Thickened with cornstarch solution
HOW TO SERVE HAKKA YONG TAU FOO (2 WAYS)
SOUP VERSION: Arrange pieces of yong tau foo items in a bowl. Generously ladle the hot soup over them. Garnish with green onion
DRY WITH SWEET SAUCE: Arrange pieces of yong tau foo items in a bowl. You can serve the sauce on the side or drizzle them on top of the yong tau foo. Your call! You can also make the sauce not as thick if you like it a bit runnier.
I love both soup version (which is the version I grew up eating) and the dry version with sweet sauce (which is one of my favorite Singapore’s food)
HOW TO MAKE AHEAD AND STORE YONG TAU FOO
Yong tau foo can be made ahead and then freeze in the freezer.

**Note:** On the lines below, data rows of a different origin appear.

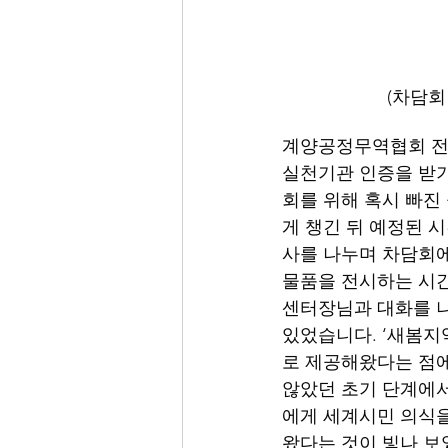
          
계양공정무역협회 전
실천기관 인증을 받기
회를 위해 혹시 빠진
게 챙긴 뒤 예정된 
사를 나누며 차담회에
물품을 전시하는 시간
센터장님과 대화를 나
있었습니다. ‘새봄지
로 제공해왔다는 점에
않았던 초기 단계에
에게 세계시민 의식을
왔다는 것이 빛나 보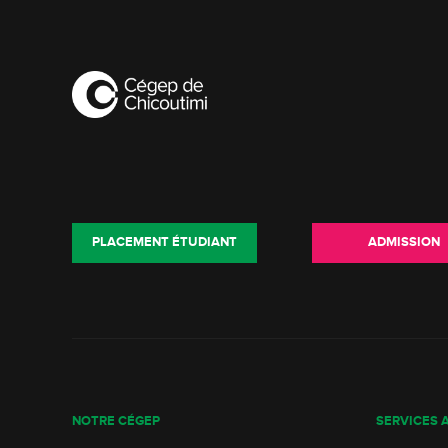
PLACEMENT ÉTUDIANT
ADMISSION
NOTRE CÉGEP
SERVICES 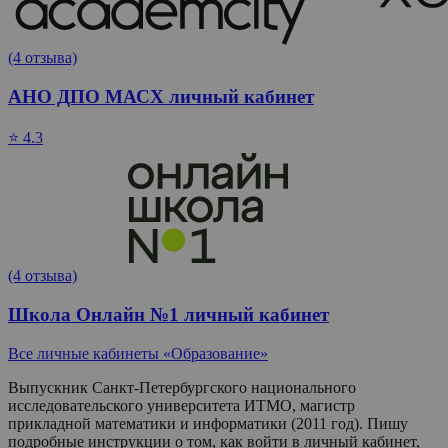
(4 отзыва)
АНО ДПО МАСХ личный кабинет
⭐ 4.3
(4 отзыва)
Школа Онлайн №1 личный кабинет
Все личные кабинеты «Образование»
Выпускник Санкт-Петербургского национального
исследовательского университета ИТМО, магистр
прикладной математики и информатики (2011 год). Пишу
подробные инструкции о том, как войти в личный кабинет,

Simply place them on a baking sheet lined with parchment paper, not touching each other and freeze for about 1 hour and then transfer to freezer bag or container and they won’t stick to each other anymore. When ready to cook, you don’t need to thaw if you plan to steam them. If you want to pan fry, I suggest to thaw them in the fridge before pan frying.

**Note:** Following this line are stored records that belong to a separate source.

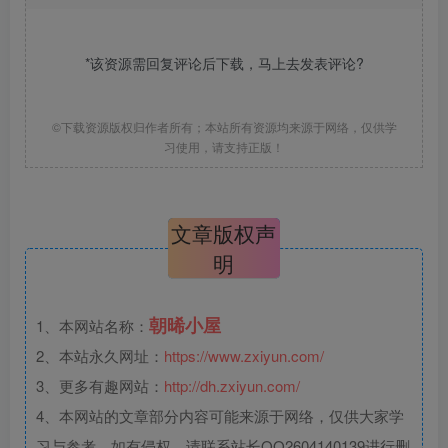
*该资源需回复评论后下载，马上去
发表评论
?
©下载资源版权归作者所有；本站所有资源均来源于网络，仅供学
习使用，请支持正版！
文章版权声
明
朝晞小屋
1、本网站名称：
2、本站永久网址：
https://www.zxiyun.com/
3、更多有趣网站：
http://dh.zxiyun.com/
4、本网站的文章部分内容可能来源于网络，仅供大家学
习与参考，如有侵权，请联系站长QQ2604140139进行删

I’m pretty good at balancing this yong tau foo don’t you think? LOL!
DID YOU MAKE THIS HOMEMADE HAKKA YONG TAU FOO RECIPE?
I love it when you guys snap a photo and tag to show me what you’ve made 🙂 Simply tag me @WhatToCookToday #WhatToCookToday on Instagram and I’ll be sure to stop by and take a peek for real!

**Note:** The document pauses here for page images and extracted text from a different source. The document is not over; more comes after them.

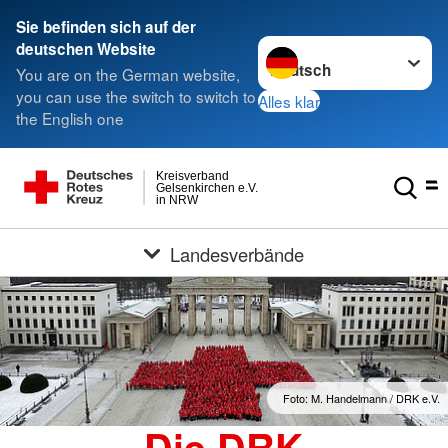
Sie befinden sich auf der
Sprache wechseln zu
deutschen Website
You are on the German website,
you can use the switch to switch to
Alles klar
the English one
Kreisverband
Gelsenkirchen e.V.
in NRW
Landesverbände
Foto: M. Handelmann / DRK e.V.
Die DRK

Hakka Yong Tau Foo (Soup and Dry Versions)
- 400 gr ground pork
- 400 gr fish paste use store-bought fish paste
- 20 gr salted fish or substitute with 1 Tbsp fish sauce
- 1 Tbsp corn starch
- 1 1/2 tsp salt
- 1 tsp sugar
Vegetables (you can use whatever you want):
- 5 -6 tofu puffs
- 1 large block of firm tofu if not using tofu puffs
- 2 medium Chinese eggplant
- 2 large bitter gourd
- 12 okra (lady's finger)
- 10 large shiitake mushrooms soaked until soft if using dried
- 6 large red chilies
- Cooking oil for pan-frying
- 1 stalk green onion finely chopped
Preparing the soup (if serving with soup):
- Place the chicken stock in a medium pot. Bring to a boil. Add the anchovies and soy beans. Bring back to a boil and then lower the heat to let it gently simmer for the next 30 minutes. Turn off the heat. Strain and discard solid. Season with salt and sugar to your taste
Prepare the sweet sauce:
- Preheat a small sauce pan. Add cooking oil. Stir fry the minced garlic for about 30 seconds, add water, followed by ground bean sauce, oyster sauce, and sugar. Stir until the sugar is melted. Have a taste. The sauce is sweet and savory. Give the cornstarch solution a stir and then pour in and continue to stir until the sauce is thickened
Preparing the filling:
- I use store-bought fish paste and ground pork. Mash the salted fish if using. Add the rest of the ingredients and stir to mix everything. Cover and chill in the refrigerator while you are preparing other things
Preparing the veggies:
- Soak the dried shiitake mushroom in warm water until soft. Remove the stems. Cut the firm tofu in 12 pieces. Use a small spoon to scoop out the middle of each piece (be careful not to tear it apart). Save the tofu that you scoop out. You can mince it up and mix it into the meat/fish paste. Set aside
- Cut both ends of bitter gourd off and then slice into 1 -inch ring. Use your thumb to push out the seeds in the middle of each ring and discard the seeds. Slice the okra and chilis in half lengthwise and scoop the seeds out. Slice the eggplants into 1/2 inch pieces at an angle
Stuffing the filling:
- Use a spoon or table knife to scoop the filling. Kinda overstuff the meat a little bit to the side and at the top, because the meat paste will shrink when you cook it and it looks nice because it fills up the hole nicely and firmly
Pan fry the veggies:
- Preheat a skillet with about 1 Tbsp of oil. Pan fry the veggies batches by batches until they are golden brown and cooked through. Each veggies will cook at different time. I suggest to brown them and then cover with a lid to "steam" cook them (as shown in the video). They cook faster this way
Serving soup version:
- When ready to serve, arrange pieces of yong tau foo items in a bowl. Generously ladle the hot soup over them. Garnish with green onion
Serving dry with sweet sauce:
- Arrange pieces of yong tau foo items in a bowl. You can serve the sauce on the side or drizzle them on top of the yong tau foo. Your call!